Das EFSA GMO Panel hat das Problem zwar erkannt und auch Kriterien für eine Risikoabschätzung aufgestellt. Wögerbauer bemängelt aber beispielsweise, dass das Panel "im Wesentlichen und undifferenziert" davon ausgeht, dass es in natürlich vorkommenden Bakterienpopulationen bereits viele Resistenzen gibt. Das hieße, dass GV-Pflanzen also - wenn überhaupt - nur einen geringen Beitrag zu weiteren Resistenzbildungen beitragen würden. Für zwei konkrete Resistenzen (gegen Penicillin und Kanamycin/Neomycin) findet er für Europa, dass "sie in zahlreichen Habitaten und bei mehreren Referenzstämmen äußerst selten vorkommen".
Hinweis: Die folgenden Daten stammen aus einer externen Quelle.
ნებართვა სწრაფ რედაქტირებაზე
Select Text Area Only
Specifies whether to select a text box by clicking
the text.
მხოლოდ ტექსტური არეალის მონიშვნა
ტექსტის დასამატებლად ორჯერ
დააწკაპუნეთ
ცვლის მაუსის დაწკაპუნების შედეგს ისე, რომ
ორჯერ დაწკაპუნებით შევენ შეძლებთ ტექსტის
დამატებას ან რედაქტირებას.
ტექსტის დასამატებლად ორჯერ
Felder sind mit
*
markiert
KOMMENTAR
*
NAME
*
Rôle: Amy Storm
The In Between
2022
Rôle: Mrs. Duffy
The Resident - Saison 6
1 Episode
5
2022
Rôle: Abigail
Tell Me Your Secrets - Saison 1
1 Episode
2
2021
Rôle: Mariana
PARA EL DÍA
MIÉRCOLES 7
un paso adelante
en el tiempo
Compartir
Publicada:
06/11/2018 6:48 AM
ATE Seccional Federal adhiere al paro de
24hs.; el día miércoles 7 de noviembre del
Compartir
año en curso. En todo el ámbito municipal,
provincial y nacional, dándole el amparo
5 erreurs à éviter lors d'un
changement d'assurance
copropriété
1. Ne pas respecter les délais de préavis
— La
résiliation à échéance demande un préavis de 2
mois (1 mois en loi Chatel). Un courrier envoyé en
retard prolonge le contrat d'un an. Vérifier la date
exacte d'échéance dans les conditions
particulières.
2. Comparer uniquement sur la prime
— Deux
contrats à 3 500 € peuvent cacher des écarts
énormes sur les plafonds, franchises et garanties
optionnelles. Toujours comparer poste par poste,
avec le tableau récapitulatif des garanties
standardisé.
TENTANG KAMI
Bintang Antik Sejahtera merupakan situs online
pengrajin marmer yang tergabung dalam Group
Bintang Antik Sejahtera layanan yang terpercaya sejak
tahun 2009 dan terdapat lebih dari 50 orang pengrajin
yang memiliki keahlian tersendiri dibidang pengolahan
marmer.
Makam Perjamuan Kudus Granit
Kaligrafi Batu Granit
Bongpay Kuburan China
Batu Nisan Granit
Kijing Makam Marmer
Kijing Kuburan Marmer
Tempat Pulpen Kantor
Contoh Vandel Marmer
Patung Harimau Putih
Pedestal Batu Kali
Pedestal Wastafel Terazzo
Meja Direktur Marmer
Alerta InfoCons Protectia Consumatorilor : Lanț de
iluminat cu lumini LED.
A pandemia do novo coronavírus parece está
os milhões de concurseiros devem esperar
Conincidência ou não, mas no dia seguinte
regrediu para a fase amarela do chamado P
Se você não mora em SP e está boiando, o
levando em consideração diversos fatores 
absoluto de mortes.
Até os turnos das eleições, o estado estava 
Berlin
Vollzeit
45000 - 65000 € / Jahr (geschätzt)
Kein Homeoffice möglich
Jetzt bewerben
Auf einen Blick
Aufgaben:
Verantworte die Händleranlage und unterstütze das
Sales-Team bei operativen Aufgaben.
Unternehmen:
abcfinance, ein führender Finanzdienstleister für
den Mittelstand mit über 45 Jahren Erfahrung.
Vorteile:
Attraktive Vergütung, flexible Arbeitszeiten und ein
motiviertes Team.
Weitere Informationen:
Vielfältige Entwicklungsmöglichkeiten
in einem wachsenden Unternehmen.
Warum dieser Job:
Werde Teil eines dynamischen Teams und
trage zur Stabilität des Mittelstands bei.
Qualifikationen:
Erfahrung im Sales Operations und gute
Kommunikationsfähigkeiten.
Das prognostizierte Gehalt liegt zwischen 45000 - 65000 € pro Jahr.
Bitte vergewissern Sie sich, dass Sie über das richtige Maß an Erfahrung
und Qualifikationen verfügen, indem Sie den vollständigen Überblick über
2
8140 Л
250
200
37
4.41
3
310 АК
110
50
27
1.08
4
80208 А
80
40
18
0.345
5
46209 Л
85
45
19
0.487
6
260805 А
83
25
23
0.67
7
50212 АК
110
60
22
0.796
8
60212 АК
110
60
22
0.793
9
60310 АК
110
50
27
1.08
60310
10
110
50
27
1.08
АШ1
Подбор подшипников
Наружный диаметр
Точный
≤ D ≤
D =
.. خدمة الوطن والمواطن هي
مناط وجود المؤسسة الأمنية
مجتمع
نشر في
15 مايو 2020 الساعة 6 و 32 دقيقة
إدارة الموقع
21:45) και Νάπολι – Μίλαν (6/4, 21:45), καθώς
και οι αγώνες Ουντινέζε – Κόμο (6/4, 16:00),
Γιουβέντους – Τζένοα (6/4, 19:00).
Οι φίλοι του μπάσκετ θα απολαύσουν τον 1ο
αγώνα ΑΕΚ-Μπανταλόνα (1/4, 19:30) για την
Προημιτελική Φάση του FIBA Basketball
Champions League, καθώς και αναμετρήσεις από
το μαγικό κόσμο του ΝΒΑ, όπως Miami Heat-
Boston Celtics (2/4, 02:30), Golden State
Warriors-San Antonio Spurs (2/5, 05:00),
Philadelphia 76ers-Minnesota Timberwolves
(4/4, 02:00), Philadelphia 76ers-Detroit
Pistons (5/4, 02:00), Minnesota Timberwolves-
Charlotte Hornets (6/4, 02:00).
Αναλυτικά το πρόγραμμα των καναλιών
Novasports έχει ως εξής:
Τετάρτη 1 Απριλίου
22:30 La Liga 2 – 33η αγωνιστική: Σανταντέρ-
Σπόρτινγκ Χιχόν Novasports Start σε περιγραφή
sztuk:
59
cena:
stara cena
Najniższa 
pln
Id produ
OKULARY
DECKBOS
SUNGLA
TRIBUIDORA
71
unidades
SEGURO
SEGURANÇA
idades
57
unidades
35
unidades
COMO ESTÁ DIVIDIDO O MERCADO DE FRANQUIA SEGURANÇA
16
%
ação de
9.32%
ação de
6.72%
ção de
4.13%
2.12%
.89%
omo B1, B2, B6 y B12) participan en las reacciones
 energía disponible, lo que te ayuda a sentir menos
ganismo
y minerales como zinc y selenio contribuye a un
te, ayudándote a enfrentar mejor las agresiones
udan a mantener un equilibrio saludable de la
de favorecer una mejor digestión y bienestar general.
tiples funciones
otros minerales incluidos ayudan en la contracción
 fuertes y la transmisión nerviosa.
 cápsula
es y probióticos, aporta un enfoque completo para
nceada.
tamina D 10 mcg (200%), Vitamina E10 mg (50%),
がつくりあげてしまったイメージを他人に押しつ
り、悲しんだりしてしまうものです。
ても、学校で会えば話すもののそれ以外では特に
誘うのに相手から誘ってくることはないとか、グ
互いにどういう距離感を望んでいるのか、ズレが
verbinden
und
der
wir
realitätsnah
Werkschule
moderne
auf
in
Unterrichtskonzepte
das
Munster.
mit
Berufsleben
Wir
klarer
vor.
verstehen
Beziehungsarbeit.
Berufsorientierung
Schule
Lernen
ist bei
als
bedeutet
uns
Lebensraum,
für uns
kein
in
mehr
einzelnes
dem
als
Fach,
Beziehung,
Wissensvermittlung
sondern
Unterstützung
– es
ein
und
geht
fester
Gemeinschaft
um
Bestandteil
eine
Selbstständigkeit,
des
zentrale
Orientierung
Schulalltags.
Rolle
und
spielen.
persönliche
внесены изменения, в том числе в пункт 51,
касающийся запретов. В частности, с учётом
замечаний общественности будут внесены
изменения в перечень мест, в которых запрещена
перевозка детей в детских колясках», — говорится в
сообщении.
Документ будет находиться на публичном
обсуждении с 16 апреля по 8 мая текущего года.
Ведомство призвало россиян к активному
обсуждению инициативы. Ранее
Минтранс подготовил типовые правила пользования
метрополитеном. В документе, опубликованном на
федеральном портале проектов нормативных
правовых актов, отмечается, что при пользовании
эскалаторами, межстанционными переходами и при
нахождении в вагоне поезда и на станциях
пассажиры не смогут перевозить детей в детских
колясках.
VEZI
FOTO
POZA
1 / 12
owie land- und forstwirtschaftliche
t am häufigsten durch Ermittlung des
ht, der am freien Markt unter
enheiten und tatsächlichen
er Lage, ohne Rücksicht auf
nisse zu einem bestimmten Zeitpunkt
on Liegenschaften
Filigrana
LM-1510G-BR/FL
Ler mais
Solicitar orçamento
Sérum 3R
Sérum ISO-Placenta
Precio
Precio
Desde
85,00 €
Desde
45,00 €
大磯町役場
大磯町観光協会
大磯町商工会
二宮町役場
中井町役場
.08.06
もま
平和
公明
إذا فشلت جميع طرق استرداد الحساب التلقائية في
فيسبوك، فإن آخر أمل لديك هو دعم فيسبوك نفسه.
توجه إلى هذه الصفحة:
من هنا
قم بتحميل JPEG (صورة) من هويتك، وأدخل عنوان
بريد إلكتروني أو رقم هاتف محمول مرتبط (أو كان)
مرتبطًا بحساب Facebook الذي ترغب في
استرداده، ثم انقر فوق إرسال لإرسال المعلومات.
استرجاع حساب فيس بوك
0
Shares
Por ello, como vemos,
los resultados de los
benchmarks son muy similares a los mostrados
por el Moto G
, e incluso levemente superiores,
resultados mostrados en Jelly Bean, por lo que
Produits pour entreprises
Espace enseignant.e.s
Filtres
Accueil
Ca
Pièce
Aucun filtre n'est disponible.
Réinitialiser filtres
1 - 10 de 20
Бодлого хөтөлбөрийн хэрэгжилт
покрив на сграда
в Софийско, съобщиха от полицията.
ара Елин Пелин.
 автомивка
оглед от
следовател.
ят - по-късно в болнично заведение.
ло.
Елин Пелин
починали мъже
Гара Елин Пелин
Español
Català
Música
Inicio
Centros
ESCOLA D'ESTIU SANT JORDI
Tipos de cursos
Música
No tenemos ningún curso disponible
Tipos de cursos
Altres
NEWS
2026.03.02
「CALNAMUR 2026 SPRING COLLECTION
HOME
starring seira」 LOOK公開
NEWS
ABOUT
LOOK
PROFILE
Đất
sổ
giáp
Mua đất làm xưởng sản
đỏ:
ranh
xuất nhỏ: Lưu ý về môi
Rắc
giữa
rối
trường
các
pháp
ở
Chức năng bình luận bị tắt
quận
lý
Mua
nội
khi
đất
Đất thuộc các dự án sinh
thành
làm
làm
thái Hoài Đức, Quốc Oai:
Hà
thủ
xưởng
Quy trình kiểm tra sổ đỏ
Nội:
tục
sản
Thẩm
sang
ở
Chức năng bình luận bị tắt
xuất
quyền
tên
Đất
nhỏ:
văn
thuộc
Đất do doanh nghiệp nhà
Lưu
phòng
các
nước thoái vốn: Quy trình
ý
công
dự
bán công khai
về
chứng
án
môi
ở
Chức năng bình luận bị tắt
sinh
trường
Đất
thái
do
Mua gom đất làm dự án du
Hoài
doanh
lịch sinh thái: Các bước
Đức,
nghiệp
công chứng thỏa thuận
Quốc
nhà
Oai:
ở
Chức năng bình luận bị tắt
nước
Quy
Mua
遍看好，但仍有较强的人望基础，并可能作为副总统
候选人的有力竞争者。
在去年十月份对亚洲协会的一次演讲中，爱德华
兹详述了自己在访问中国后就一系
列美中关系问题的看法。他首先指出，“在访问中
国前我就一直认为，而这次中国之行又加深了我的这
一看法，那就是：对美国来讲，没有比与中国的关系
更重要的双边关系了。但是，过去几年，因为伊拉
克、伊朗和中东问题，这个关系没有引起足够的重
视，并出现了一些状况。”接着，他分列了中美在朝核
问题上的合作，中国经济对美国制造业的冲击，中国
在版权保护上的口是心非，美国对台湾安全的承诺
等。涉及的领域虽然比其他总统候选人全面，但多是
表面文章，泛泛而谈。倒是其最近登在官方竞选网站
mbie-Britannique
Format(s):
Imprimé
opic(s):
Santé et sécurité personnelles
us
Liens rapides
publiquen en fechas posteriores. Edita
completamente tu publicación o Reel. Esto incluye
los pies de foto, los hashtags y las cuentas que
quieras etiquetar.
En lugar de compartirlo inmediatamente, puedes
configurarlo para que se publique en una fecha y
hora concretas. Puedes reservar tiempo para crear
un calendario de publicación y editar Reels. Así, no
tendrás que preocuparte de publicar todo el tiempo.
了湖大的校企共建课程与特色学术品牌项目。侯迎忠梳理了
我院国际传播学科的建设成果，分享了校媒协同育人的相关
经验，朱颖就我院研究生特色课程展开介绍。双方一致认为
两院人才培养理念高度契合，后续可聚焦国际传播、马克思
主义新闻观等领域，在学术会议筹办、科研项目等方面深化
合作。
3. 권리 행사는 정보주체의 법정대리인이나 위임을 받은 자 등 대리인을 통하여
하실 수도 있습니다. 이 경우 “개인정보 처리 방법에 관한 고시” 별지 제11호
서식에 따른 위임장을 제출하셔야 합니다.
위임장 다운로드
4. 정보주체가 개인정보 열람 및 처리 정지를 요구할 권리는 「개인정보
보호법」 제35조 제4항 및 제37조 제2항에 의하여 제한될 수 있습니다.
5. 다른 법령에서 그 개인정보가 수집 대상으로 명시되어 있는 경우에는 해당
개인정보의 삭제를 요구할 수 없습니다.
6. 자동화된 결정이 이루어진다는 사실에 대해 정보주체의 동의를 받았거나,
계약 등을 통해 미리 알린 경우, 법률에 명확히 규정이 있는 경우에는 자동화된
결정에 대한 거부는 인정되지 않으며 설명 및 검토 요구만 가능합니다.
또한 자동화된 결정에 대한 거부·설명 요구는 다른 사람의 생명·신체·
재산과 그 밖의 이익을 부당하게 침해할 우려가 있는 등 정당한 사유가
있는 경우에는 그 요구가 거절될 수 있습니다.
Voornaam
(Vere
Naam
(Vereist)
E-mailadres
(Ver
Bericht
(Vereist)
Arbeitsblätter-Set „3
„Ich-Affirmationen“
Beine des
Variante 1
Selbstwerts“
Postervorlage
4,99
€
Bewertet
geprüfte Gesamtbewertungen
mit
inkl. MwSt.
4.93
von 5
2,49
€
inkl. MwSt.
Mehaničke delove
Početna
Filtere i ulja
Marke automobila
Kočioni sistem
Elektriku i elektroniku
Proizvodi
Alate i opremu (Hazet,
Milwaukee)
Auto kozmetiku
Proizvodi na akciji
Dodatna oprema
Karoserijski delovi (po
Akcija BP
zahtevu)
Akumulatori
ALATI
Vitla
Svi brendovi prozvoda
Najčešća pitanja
Risikolose Antibiotikaresistenz?

Des Weiteren kritisiert Wögerbauer, dass das Panel gewisse Antibiotika für medizinische Zwecke als nicht mehr relevant erachtet und sie deshalb als risikolos einstuft. Hier würden länderspezifische Unterschiede einfach übergangen. Und nennt als Beispiel Kanamycin: In Österreich wird dieses Antibiotikum im humantherapeutischen Bereich gar nicht eingesetzt; in Estland ist es hingegen erst kürzlich in den nationalen Tuberkulose- Therapieplan aufgenommen worden. Am Schluss seines Berichts empfiehlt Wögerbauer, dass das Risiko länderspezifisch und in einem Case-by-case-Verfahren neu abgeschätzt werde. Dafür zuständig sollte die jeweilige nationale Behörde sein. Doch auch hier wäre wiederum einiges an Forschungsarbeit nötig. Denn: "Zu groß sind gegenwärtig noch die Unsicherheiten und Wissenslücken, der Mangel an repräsentativen quantitativen Daten, um die lokalen Unterschiede bei Resistenzraten und Antibiotikaverbrauch."